→ About this exercise
In the entries below, find the lines with the word "tutorials" and copy them.
------ Information supplied
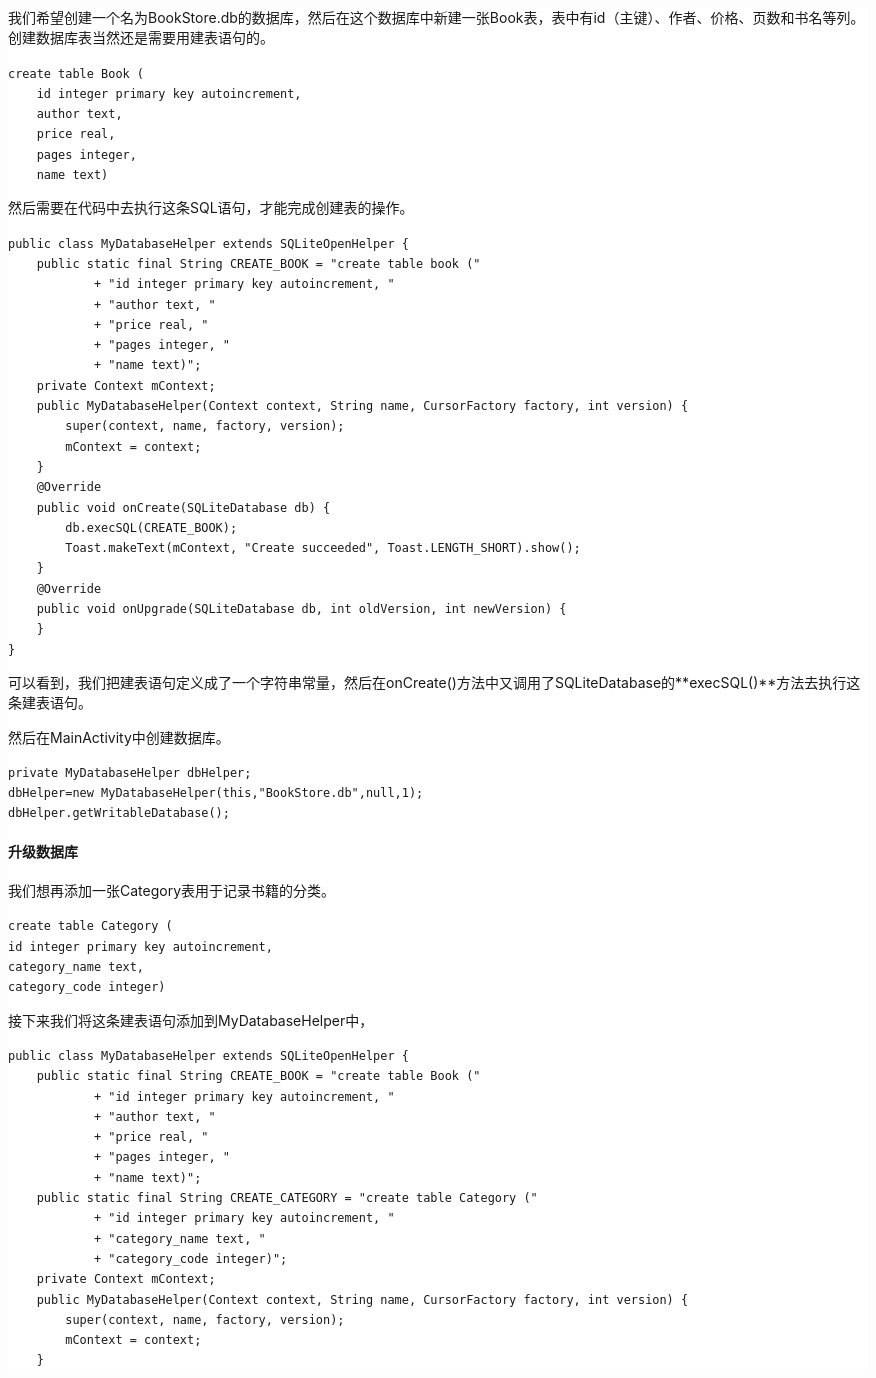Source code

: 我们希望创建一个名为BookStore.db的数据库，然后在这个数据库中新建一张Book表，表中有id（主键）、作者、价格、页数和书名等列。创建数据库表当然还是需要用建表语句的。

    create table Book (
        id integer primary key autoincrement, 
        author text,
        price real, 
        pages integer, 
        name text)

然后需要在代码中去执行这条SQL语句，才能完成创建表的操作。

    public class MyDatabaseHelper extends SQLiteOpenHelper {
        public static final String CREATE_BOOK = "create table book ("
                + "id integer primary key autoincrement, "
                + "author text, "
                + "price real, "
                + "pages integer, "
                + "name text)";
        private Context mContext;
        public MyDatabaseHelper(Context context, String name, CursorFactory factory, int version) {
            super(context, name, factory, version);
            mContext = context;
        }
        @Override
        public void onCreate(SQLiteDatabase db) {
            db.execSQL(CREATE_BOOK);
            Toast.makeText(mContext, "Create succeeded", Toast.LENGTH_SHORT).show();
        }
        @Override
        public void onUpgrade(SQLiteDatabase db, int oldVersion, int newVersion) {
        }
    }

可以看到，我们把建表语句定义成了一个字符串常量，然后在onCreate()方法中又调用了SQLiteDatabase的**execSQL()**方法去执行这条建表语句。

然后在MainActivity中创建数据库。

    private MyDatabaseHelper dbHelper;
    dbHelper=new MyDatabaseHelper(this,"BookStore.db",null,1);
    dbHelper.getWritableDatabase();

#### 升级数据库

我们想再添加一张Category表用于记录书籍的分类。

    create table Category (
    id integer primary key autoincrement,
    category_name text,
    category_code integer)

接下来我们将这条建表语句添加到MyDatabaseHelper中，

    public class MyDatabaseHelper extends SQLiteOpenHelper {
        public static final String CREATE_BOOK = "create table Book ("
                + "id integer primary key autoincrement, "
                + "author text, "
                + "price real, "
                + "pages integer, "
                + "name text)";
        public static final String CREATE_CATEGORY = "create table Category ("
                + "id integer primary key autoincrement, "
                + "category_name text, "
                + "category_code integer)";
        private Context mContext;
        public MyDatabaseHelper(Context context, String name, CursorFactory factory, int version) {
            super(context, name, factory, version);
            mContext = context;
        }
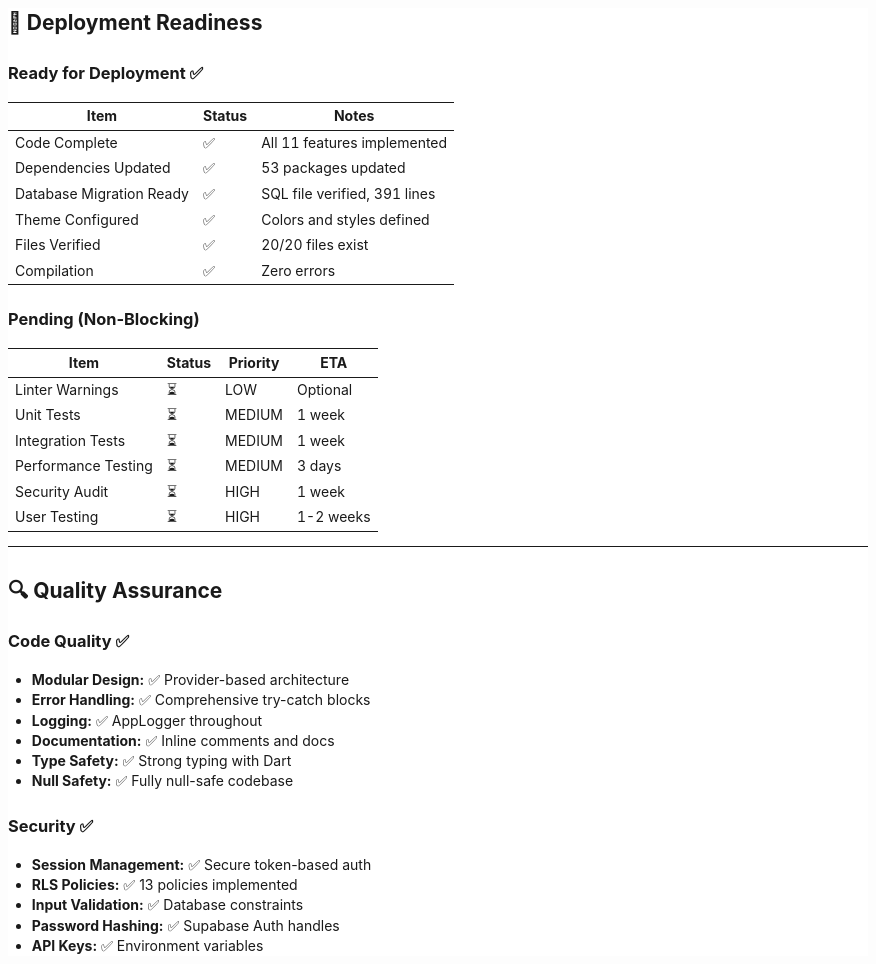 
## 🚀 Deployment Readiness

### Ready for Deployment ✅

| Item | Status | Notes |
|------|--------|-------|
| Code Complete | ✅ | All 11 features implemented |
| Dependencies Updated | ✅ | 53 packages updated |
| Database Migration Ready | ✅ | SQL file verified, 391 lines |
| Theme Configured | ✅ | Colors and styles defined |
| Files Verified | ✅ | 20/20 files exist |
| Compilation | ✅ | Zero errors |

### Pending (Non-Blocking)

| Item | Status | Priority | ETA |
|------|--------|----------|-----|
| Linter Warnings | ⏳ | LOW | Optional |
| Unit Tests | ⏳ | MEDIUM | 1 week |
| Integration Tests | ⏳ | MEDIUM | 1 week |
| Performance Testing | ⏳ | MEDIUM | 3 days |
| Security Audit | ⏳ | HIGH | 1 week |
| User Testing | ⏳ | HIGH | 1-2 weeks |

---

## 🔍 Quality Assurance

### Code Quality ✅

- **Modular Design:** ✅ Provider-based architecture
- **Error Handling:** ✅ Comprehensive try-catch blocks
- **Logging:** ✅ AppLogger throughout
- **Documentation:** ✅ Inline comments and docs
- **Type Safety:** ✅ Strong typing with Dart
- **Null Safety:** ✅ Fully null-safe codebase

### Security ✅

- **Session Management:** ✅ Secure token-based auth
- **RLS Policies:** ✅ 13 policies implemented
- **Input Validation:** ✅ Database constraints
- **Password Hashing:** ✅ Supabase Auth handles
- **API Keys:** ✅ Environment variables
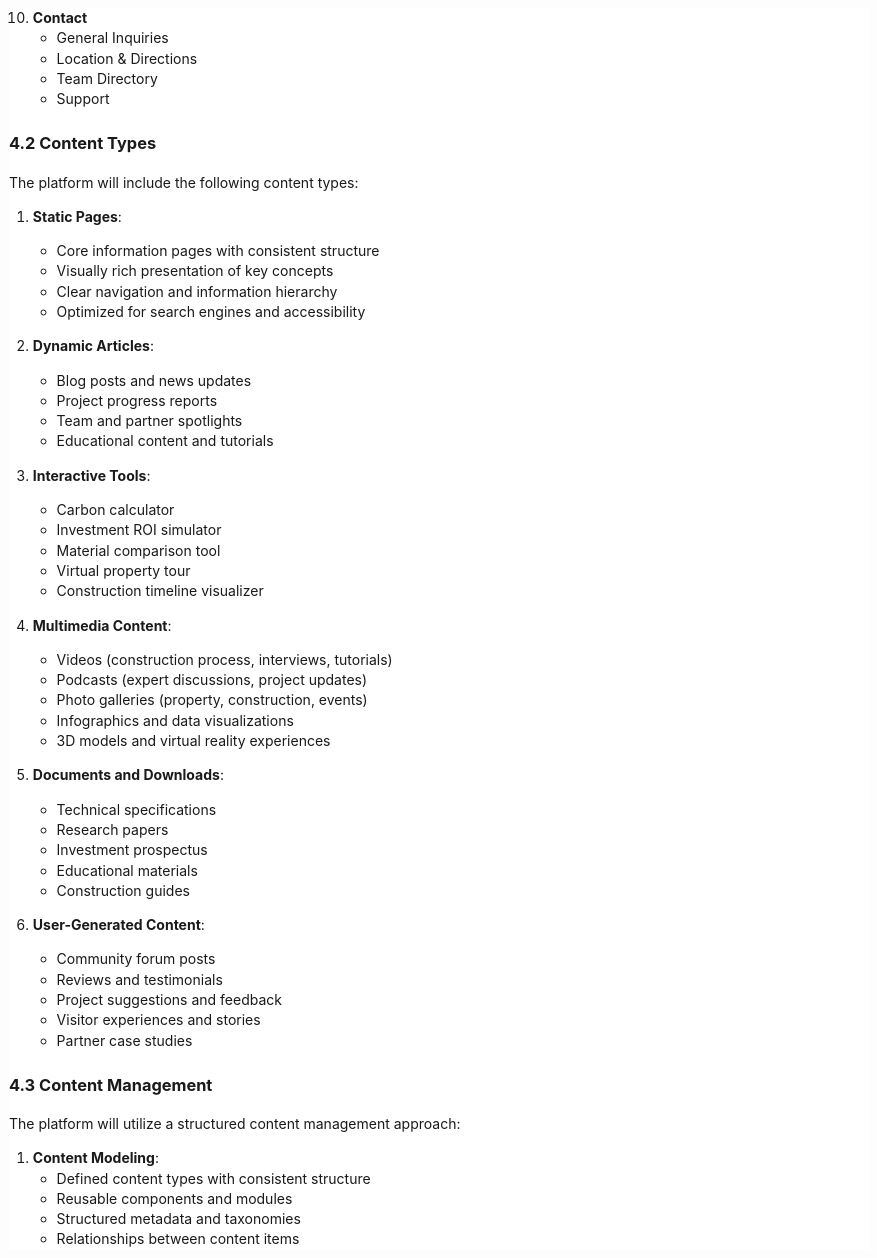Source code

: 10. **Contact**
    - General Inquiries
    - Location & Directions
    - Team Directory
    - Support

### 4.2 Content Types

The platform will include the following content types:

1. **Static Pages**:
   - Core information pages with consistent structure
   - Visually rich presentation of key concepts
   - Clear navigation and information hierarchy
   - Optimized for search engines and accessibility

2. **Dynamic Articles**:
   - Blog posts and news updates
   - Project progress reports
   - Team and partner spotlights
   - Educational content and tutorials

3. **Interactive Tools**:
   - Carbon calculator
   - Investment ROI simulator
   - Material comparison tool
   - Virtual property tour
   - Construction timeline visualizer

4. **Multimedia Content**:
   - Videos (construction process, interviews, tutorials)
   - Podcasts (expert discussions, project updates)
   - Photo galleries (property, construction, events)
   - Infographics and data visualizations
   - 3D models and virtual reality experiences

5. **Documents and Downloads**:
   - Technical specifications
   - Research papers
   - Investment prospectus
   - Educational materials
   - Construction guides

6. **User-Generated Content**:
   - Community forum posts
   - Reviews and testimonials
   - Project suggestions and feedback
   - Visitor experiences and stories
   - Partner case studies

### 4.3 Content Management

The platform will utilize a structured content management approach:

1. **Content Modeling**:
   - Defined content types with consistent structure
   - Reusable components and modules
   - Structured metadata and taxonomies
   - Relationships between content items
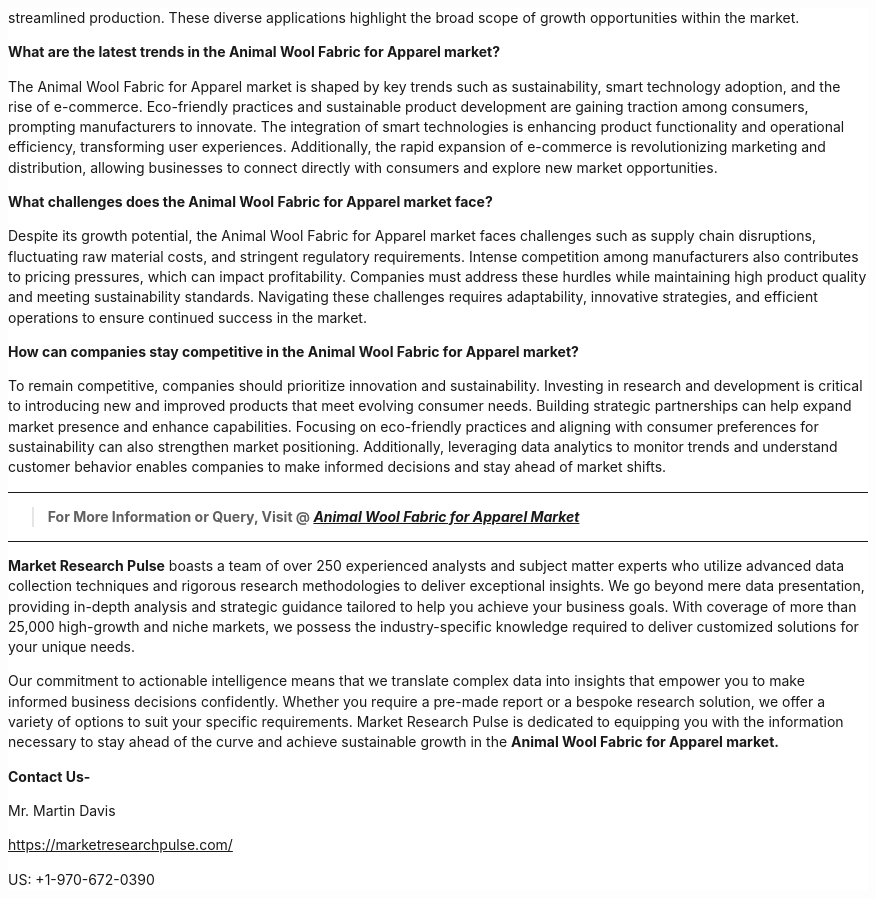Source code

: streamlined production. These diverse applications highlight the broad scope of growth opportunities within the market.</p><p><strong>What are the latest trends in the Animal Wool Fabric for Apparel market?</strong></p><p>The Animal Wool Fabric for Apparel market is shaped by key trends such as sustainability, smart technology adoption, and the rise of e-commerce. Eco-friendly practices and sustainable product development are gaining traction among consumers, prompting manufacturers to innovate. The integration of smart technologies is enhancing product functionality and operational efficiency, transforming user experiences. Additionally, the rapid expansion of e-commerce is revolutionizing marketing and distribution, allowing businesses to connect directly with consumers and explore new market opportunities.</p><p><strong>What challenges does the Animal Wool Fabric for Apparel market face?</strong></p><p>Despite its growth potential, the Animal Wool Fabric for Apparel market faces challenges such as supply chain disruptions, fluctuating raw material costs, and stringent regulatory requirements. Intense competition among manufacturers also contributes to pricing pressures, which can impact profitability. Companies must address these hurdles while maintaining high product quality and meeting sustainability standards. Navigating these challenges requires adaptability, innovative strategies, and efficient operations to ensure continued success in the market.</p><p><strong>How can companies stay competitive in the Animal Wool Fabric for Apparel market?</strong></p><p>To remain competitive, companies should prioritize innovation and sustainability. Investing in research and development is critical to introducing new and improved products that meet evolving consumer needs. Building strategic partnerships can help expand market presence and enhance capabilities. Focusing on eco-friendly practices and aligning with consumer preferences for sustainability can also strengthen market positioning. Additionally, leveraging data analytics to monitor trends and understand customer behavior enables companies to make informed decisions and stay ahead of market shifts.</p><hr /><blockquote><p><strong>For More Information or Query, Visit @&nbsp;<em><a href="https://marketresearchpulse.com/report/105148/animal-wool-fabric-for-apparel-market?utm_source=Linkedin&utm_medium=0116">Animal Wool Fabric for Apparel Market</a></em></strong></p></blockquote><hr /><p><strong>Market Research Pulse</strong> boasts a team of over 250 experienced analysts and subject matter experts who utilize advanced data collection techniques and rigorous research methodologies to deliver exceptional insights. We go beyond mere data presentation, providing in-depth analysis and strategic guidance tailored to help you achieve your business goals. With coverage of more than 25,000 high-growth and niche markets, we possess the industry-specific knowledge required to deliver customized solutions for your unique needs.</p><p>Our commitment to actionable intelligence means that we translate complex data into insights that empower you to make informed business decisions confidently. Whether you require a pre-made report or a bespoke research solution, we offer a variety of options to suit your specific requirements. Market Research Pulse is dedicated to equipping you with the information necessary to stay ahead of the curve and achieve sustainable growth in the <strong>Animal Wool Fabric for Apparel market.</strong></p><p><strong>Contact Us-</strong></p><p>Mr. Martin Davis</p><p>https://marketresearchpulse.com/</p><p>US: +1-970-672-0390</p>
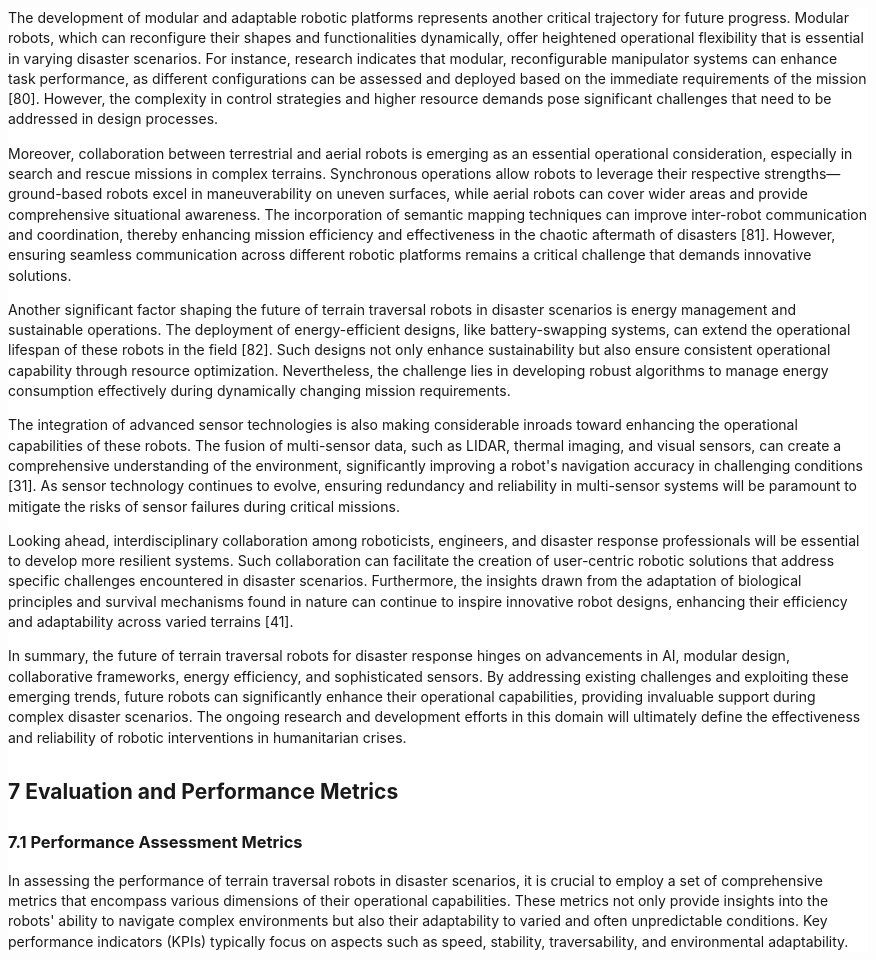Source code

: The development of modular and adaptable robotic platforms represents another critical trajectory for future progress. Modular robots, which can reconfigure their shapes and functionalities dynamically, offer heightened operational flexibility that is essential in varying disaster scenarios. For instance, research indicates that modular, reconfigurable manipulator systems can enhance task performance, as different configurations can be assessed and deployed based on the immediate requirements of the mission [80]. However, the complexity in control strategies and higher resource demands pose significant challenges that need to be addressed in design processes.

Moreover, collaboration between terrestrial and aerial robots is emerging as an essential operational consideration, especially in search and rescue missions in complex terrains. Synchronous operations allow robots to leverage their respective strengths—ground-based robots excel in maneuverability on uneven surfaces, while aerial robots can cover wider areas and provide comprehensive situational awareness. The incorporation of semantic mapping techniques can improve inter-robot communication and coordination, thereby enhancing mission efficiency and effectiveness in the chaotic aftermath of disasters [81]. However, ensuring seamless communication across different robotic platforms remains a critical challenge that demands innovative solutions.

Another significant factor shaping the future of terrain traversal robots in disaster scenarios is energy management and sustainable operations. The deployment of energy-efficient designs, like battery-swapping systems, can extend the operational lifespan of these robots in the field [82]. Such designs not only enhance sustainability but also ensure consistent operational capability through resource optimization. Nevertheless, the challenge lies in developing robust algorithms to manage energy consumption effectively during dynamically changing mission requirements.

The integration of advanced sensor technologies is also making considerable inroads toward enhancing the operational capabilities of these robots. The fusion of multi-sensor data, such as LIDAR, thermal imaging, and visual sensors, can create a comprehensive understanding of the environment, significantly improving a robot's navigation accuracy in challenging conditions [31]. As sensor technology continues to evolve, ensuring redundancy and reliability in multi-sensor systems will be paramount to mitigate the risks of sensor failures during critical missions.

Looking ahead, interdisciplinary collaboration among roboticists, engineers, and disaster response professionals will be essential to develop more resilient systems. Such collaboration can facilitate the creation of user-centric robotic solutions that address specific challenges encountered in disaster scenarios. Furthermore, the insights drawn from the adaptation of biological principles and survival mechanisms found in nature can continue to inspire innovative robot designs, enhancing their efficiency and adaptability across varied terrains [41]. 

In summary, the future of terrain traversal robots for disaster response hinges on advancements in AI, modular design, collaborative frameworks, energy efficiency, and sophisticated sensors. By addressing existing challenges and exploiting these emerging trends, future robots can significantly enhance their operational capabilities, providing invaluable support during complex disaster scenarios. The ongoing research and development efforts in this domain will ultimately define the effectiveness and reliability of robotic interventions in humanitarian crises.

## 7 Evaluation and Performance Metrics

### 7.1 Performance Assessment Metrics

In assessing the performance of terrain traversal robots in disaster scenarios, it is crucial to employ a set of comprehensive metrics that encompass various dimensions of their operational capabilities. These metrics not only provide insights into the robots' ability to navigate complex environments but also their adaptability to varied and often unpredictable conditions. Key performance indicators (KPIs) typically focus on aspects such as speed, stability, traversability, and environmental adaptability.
------------
→ Solution to the exercise
   - Educational content and tutorials
   - Videos (construction process, interviews, tutorials)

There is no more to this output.